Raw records
........

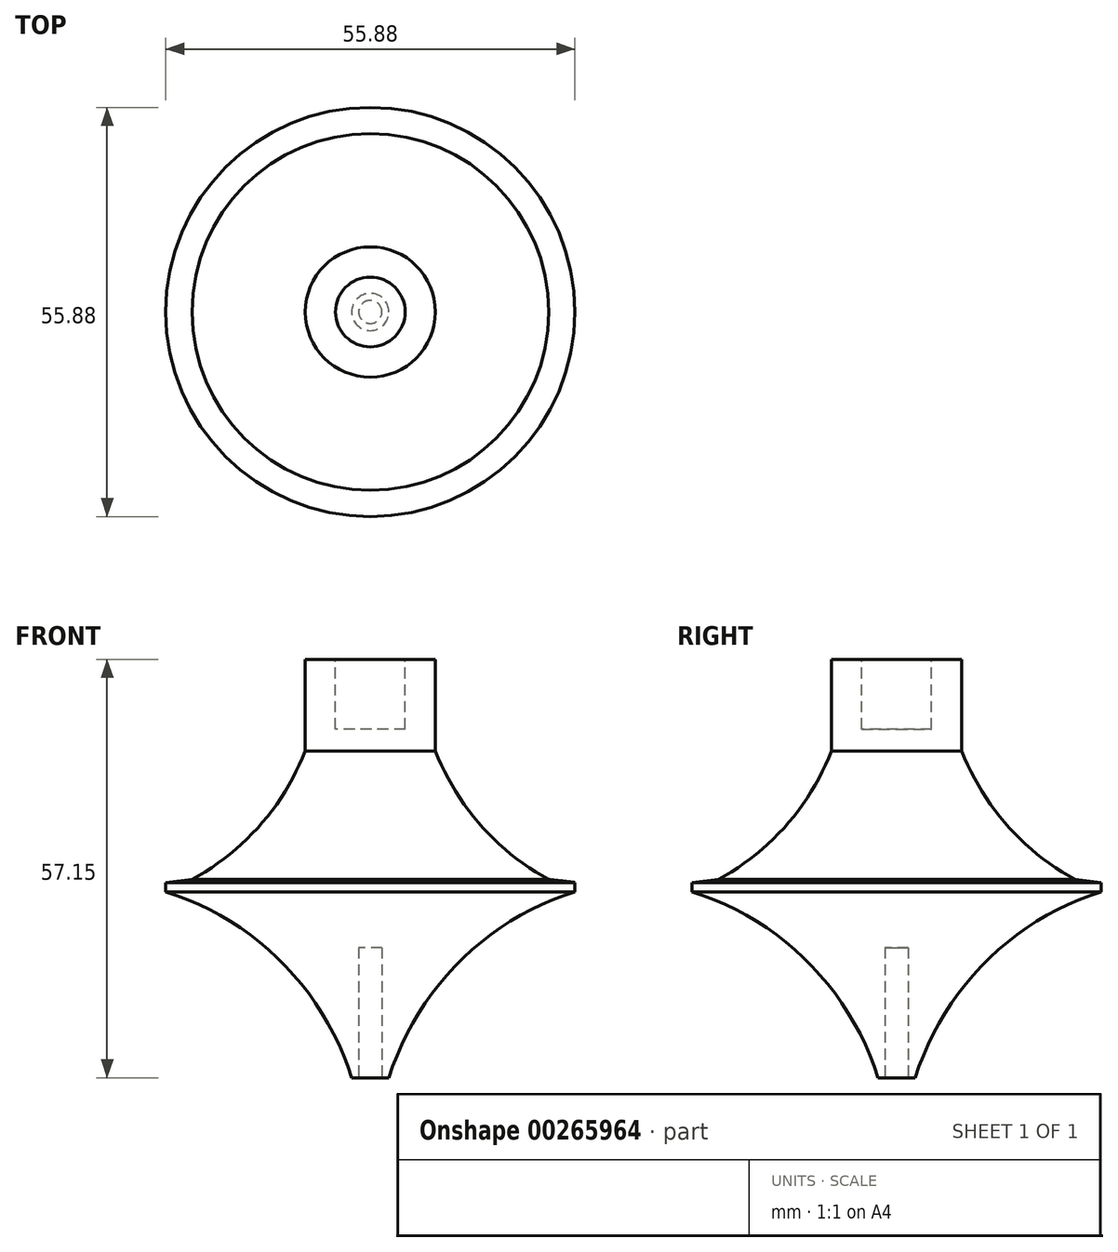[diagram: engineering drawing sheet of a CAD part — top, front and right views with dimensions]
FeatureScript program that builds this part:
annotation { "Feature Type Name" : "Feature", "Feature Type Description" : "" }
export const myFeature = defineFeature(function(context is Context, id is Id, definition is map)
    precondition{}
    {
        {
            var Q0;
            Q0=qCreatedBy(makeId("Front.planeOp"),FACE);
            var sketch = newSketch(context, id + "F0", { "sketchPlane" : qUnion([Q0])});
            skPoint(sketch, "E0", {"position": v(0, 31.75) * mm});
            skPoint(sketch, "E1", {"position": v(0, 57.15) * mm});
            skArc(sketch, "E2", {"start": v(27.94, 25.4) * mm, "mid": v(12.13, 15.8) * mm, "end": v(2.54, 0) * mm});
            skLineSegment(sketch, "E3", {"start": v(0, 57.15) * mm, "end": v(8.89, 57.15) * mm});
            skLineSegment(sketch, "E4", {"start": v(0, 57.15) * mm, "end": v(0, 0) * mm});
            skLineSegment(sketch, "E5", {"start": v(0, 0) * mm, "end": v(2.54, 0) * mm});
            skLineSegment(sketch, "E6", {"start": v(8.89, 57.15) * mm, "end": v(8.89, 44.64) * mm});
            skArc(sketch, "E7", {"start": v(8.89, 44.64) * mm, "mid": v(11.77, 38.9) * mm, "end": v(15.69, 33.8) * mm});
            skArc(sketch, "E8", {"start": v(15.69, 33.8) * mm, "mid": v(15.7, 33.78) * mm, "end": v(15.73, 33.76) * mm});
            skArc(sketch, "E9", {"start": v(15.73, 33.76) * mm, "mid": v(19.77, 30.07) * mm, "end": v(24.35, 27.08) * mm});
            skLineSegment(sketch, "E10", {"start": v(27.94, 25.4) * mm, "end": v(27.94, 26.67) * mm});
            skLineSegment(sketch, "E11", {"start": v(27.94, 26.67) * mm, "end": v(24.35, 27.08) * mm});
            skSolve(sketch);
        }
        {
            var Q0;
            Q0=makeQuery(id+"F0.imprint","IMPRINT",FACE,{"disambiguationData":[TD([[makeQuery(id+"F0.imprint","IMPRINT",EDGE,{"derivedFrom":sQuery(id+"F0.wireOp",EDGE,"E2")}),-1.0]])]});
            var Q1;
            Q1=sQuery(id+"F0.wireOp",EDGE,"E4");
            revolve(context, id + "F1", {"entities" : qUnion([Q0]), "axis" : qUnion([Q1]), "revolveType" : RevolveType.FULL});
        }
        {
            var Q0;
            Q0=qCreatedBy(makeId("Top.planeOp"),FACE);
            var sketch = newSketch(context, id + "F2", { "sketchPlane" : qUnion([Q0])});
            skCircle(sketch, "E12", {"center": v(0, 0) * mm, "radius": 1.59 * mm});
            skSolve(sketch);
        }
        {
            var Q0;
            Q0=makeQuery(id+"F1.opRevolve","SWEPT_FACE",FACE,{"disambiguationData":[OSD([sQuery(id+"F0.wireOp",EDGE,"E3")])]});
            var sketch = newSketch(context, id + "F3", { "sketchPlane" : qUnion([Q0])});
            skCircle(sketch, "E13", {"center": v(0, 0) * mm, "radius": 4.76 * mm});
            skSolve(sketch);
        }
        {
            var Q0;
            Q0 = qSketchRegion(id + "F2", true);
            var Q1;
            Q1=sQuery(id+"F2.wireOp",EDGE,"E12");
            extrude(context, id + "F4", {"entities" : qUnion([Q0]), "operationType" : NewBodyOperationType.REMOVE, "surfaceEntities" : qUnion([Q1]), "depth" : 17.78 * mm});
        }
        {
            var Q0;
            Q0=makeQuery(id+"F3.imprint","IMPRINT",FACE,{"disambiguationData":[TD([[makeQuery(id+"F3.imprint","IMPRINT",EDGE,{"derivedFrom":sQuery(id+"F3.wireOp",EDGE,"E13")}),1.0]])]});
            var Q1;
            Q1=sQuery(id+"F3.wireOp",EDGE,"E13");
            extrude(context, id + "F5", {"entities" : qUnion([Q0]), "operationType" : NewBodyOperationType.REMOVE, "surfaceEntities" : qUnion([Q1]), "oppositeDirection" : true, "depth" : 9.52 * mm});
        }
    });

........

__Aim of the exercise__. Collect every line from the items that contains the string "center".

__The response__.
            skCircle(sketch, "E12", {"center": v(0, 0) * mm, "radius": 1.59 * mm});
            skCircle(sketch, "E13", {"center": v(0, 0) * mm, "radius": 4.76 * mm});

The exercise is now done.